Lanky Boy, complying with Composed Boy's instructions, bends to come near me, and...

Wait, did I just see someone through the window? Yes, I think I detect a movement. Looks strangely like...

I've never seen him before; and, were I alive, I wouldn't know him. But being dead (or, for the sake of this documentary, pretending to be) allows you certain privileges. Knowing people you don't know is one of them.

In the recesses of my mind, a voice tells me it’s someone’s dad.

Did either of their  dads sneak up here?

The cigarette dangling between Composed Boy’s lips is quivering now. He is clearly afraid. Afraid of the really bad news that Lanky Boy has brought with him.

Clearly, this is not how Composed Boy imagined spending a Saturday afternoon. Something tells me he had his girl coming over for a little rendezvous; which is just a fancy term for, well, you know what. But then Lanky Boy spoiled the plan.

And here the two of them are.

He pulls in a drag, for a second feeling his nerves calming, before exhaling a plume of smoke.

“Mompy!” Lanky Boy says.

He sounds frustrated, but you can tell he is secretly glad Composed Boy is with him.

As a matter of fact, as my dead senses can sense, there is something more. Lanky Boy admires, maybe even worships, Composed Boy.

He is not just glad Composed Boy is with him. He is beyond happy that the other two aren’t.

I should say here that I don’t know who “the other two” are. Heck, I don’t even know Composed Boy or Lanky Boy. One minute, I was crossing the street. And, the next, here I was; lying in a treehouse in the middle of someone’s backyard, sharing it with two boys scared out of their wits wondering what their next plan of action should be.


“Maybe we should…” Lanky Boy begins. I know what he is thinking, and I also know he won’t say it aloud. What he means to say should send a shiver down my spine, but even dead people like me know it can’t harm me any more than the state, or the lack thereof, I already am in.

Composed Boy looks up at Lanky Boy. “We should what?”

Another flicker of movement in that square window. Because my peripheral vision detects it, and I’m obviously not able to turn my head, an objective mind would say there is no way I can be absolutely sure who it is. But my newly acquired telepathic nature, which feels almost like a superpower if you ask me, knows.

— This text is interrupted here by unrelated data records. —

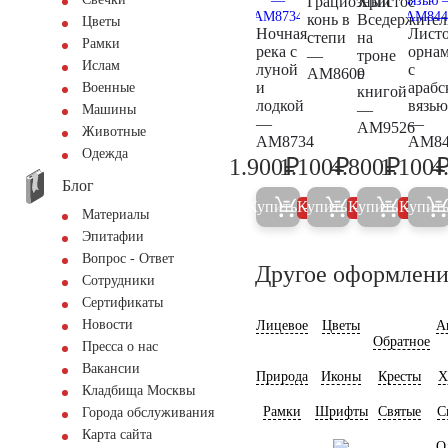
Грациозный
Христос
конь в
Вседержител
Цветы
Ночная
Лист
степи
на
Рамки
река с
орна
—
троне
Ислам
луной
с
AM8609
с
и
арабс
Военные
книгой
лодкой
вязью
—
Машины
—
—
AM9526
Животные
AM8734
AM84
Одежда
₽
₽
₽
1.900
1.100
4.800
1.100
4
2.000
1.200
5.000
Блог
Купить
Купить
Купить
Купит
5%
5%
5%
Материалы
Эпитафии
Вопрос - Ответ
Другое оформлени
Сотрудники
Сертификаты
Новости
Лицевое
Цветы
А
Обратное
Пресса о нас
Вакансии
Природа
Иконы
Кресты
Х
Кладбища Москвы
Рамки
Шрифты
Святые
С
Города обслуживания
Карта сайта
О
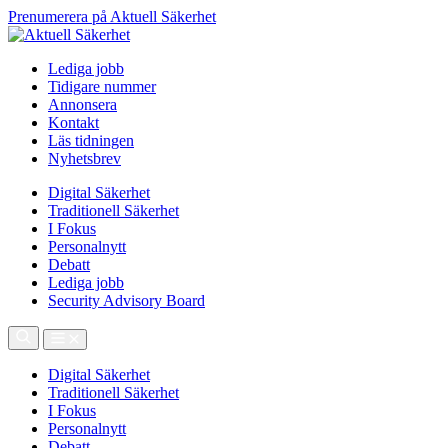
Prenumerera på Aktuell Säkerhet
Lediga jobb
Tidigare nummer
Annonsera
Kontakt
Läs tidningen
Nyhetsbrev
Digital Säkerhet
Traditionell Säkerhet
I Fokus
Personalnytt
Debatt
Lediga jobb
Security Advisory Board
Digital Säkerhet
Traditionell Säkerhet
I Fokus
Personalnytt
Debatt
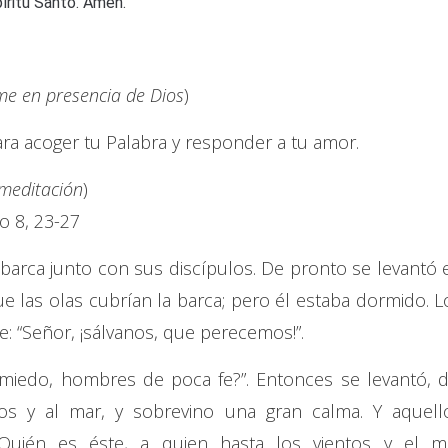
píritu Santo. Amén.
e en presencia de Dios
)
ra acoger tu Palabra y responder a tu amor.
 meditación
)
o 8, 23-27
barca junto con sus discípulos. De pronto se levantó 
e las olas cubrían la barca; pero él estaba dormido. L
e: “Señor, ¡sálvanos, que perecemos!”.
 miedo, hombres de poca fe?”. Entonces se levantó, d
os y al mar, y sobrevino una gran calma. Y aquell
“¿Quién es éste, a quien hasta los vientos y el m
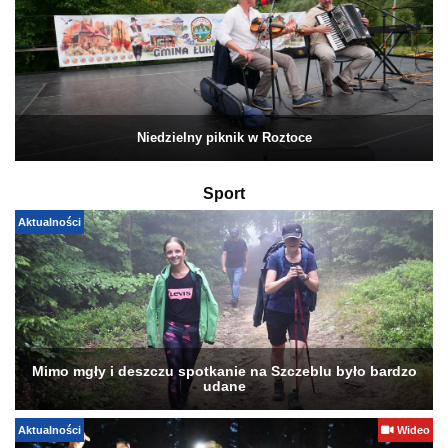
Niedzielny piknik w Roztoce
Sport
Aktualności
Mimo mgły i deszczu spotkanie na Szczeblu było bardzo
udane
Aktualności
Wideo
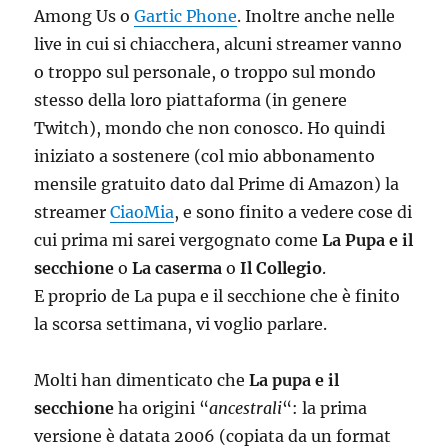
Among Us o
Gartic Phone
. Inoltre anche nelle
live in cui si chiacchera, alcuni streamer vanno
o troppo sul personale, o troppo sul mondo
stesso della loro piattaforma (in genere
Twitch), mondo che non conosco. Ho quindi
iniziato a sostenere (col mio abbonamento
mensile gratuito dato dal Prime di Amazon) la
streamer
CiaoMia
, e sono finito a vedere cose di
cui prima mi sarei vergognato come
La Pupa e il
secchione
o
La caserma
o
Il Collegio
.
E proprio de La pupa e il secchione che è finito
la scorsa settimana, vi voglio parlare.
Molti han dimenticato che
La pupa e il
secchione
ha origini “
ancestrali
“: la prima
versione è datata 2006 (copiata da un format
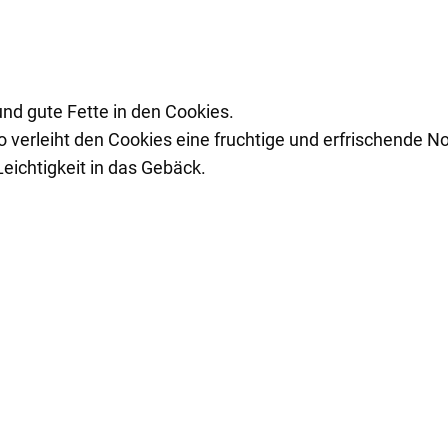
nd gute Fette in den Cookies.
verleiht den Cookies eine fruchtige und erfrischende No
eichtigkeit in das Gebäck.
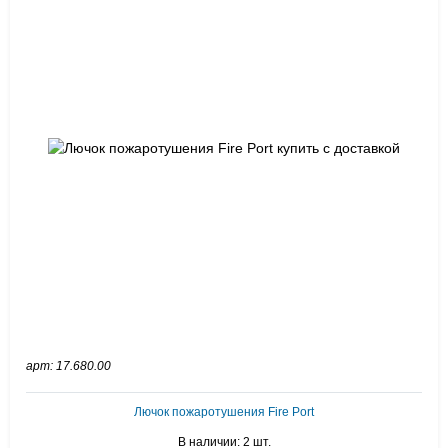
арт: 17.680.00
Лючок пожаротушения Fire Port
В наличии: 2 шт.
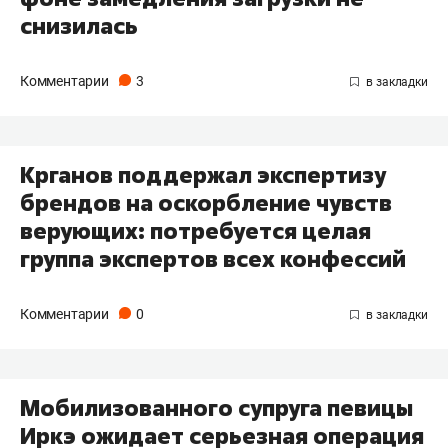
снизилась
Комментарии
3
Крганов поддержал экспертизу
брендов на оскорбление чувств
верующих: потребуется целая
группа экспертов всех конфессий
Комментарии
0
Мобилизованного супруга певицы
Иркэ ожидает серьезная операция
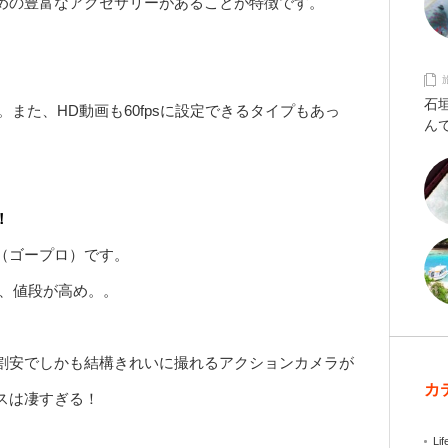
めの豊富なアクセサリーがあることが特徴です。
石
また、HD動画も60fpsに設定できるタイプもあっ
ん
！
o（ゴープロ）です。
、値段が高め。。
割安でしかも結構きれいに撮れるアクションカメラが
カ
ンスは凄すぎる！
Lif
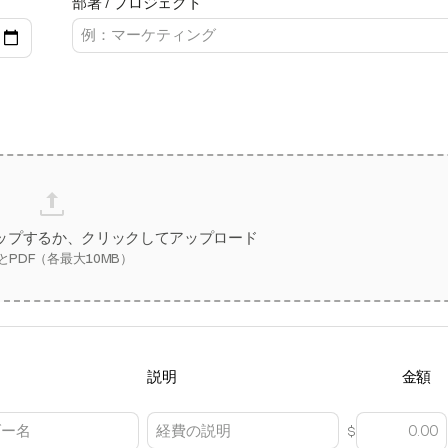
部署 / プロジェクト
ップするか、クリックしてアップロード
とPDF（各最大10MB）
説明
金額
$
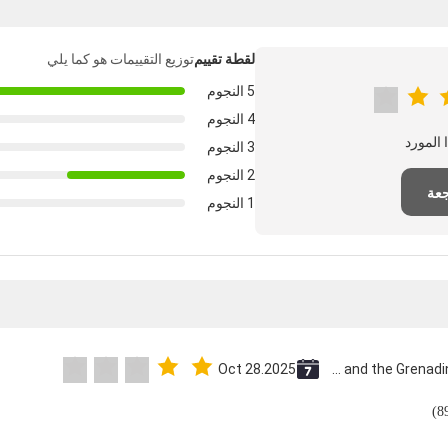
لقطة تقييم
توزيع التقييمات هو كما يلي
5 النجوم
4 النجوم
3 النجوم
2 النجوم
جعة
1 النجوم
Oct 28.2025
Saint Vincent and the Grenadines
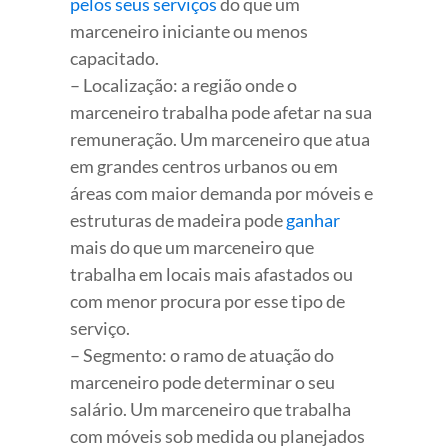
pelos seus serviços
do que um
marceneiro iniciante ou menos
capacitado.
– Localização: a região onde o
marceneiro trabalha pode afetar na sua
remuneração. Um marceneiro que atua
em grandes centros urbanos ou em
áreas com maior demanda por móveis e
estruturas de madeira pode
ganhar
mais do que um marceneiro que
trabalha em locais mais afastados ou
com menor procura por esse tipo de
serviço.
– Segmento: o ramo de atuação do
marceneiro pode determinar o seu
salário. Um marceneiro que trabalha
com móveis sob medida ou planejados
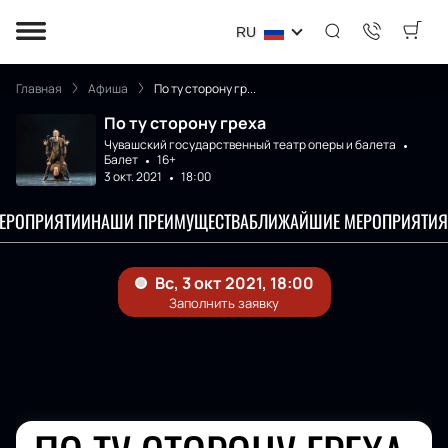
RU
Главная
Афиша
По ту сторону гр...
По ту сторону греха
Чувашский государственный театр оперы и балета
Балет
16+
3 окт. 2021
18:00
МЕРОПРИЯТИИ
НАШИ ПРЕИМУЩЕСТВА
БЛИЖАЙШИЕ МЕРОПРИЯТИЯ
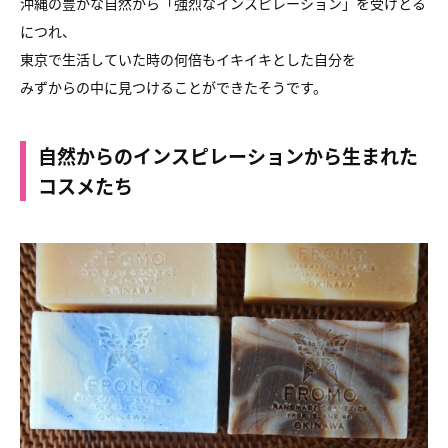
沖縄の豊かな自然から「強烈なインスピレーション」を受けとる
につれ、
東京で生活していた時の何倍もイキイキとした自分を
みずからの中に見つけることができたそうです。
自然からのインスピレーションから生まれた
コスメたち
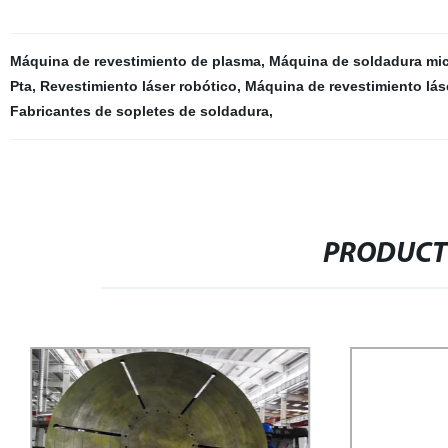
Máquina de revestimiento de plasma
,
Máquina de soldadura mi
Pta
,
Revestimiento láser robótico
,
Máquina de revestimiento láse
Fabricantes de sopletes de soldadura
,
PRODUCT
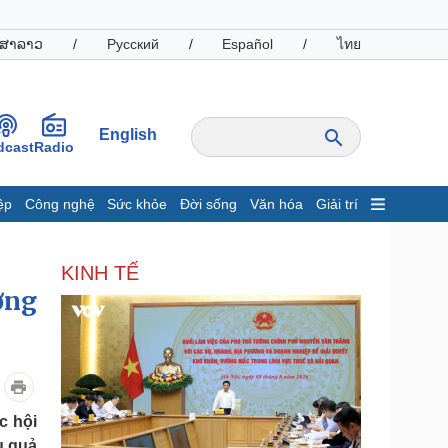
ສາລາວ
/
Русский
/
Español
/
ไทย
English
dcast
Radio
ệp
Công nghệ
Sức khỏe
Đời sống
Văn hóa
Giải trí
inh tế
Thị trường
KINH TẾ
ất động sản
Giá vàng
ởng
hởi nghiệp
Tiêu dùng
Tỷ giá
Chứng khoán
Giá cà phê
oanh nghiệp
Công nghệ
c hội
hông tin doanh nghiệp
Sành điệu
u quả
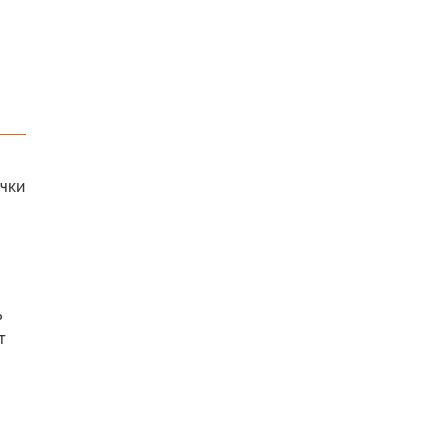
чки
ь
т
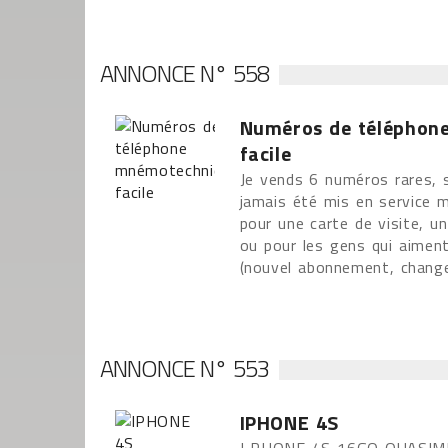
ANNONCE N° 558
Numéros de téléphon
facile
Je vends 6 numéros rares, si
jamais été mis en service m
pour une carte de visite, u
ou pour les gens qui aiment
(nouvel abonnement, chang
ANNONCE N° 553
IPHONE 4S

Here I am, under everyone’s nose and yet invisible. Did I just render the Invisibility Cloak useless?

Someone’s dad – maybe either of theirs, maybe not – has seen us.

If he is indeed either of theirs, the boys may not get the punishment they should.


“Did he just move?” Composed Boy said.

“What? Who moved?” Lanky Boy replied.

“Who else is here other than the two of us, dimwit?” Composed Boy said in return.

Did I move? Are they talking about me? I thought I was dead. Surely my thoughts aren’t, which is allowing me to narrate this documentary.

“Yes, he did!” Composed Boy said. “Bandem, look! He moved again!”

Oh, Composed Boy is definitely hallucinating. I want to scream in his face and tell him I’m dead. But the dead can’t converse. They can talk like I am, something I didn’t know before today, but I suppose that is pretty much it.

A cry of happiness escapes Lanky Boy. He screams. “Yes, yes! I see it!”

What are they even saying? What are they even seeing? Am I not…

Wait. I feel… a kind of sensation in my leg. It’s… yes, it’s moving.

And then the other leg moves.

I can feel my heart beating, feel the blood coursing through my vessels.

Am I being brought back to life?

As happy as I should feel, a more pressing question burns through my mind…

Will I lose my telepathic powers now?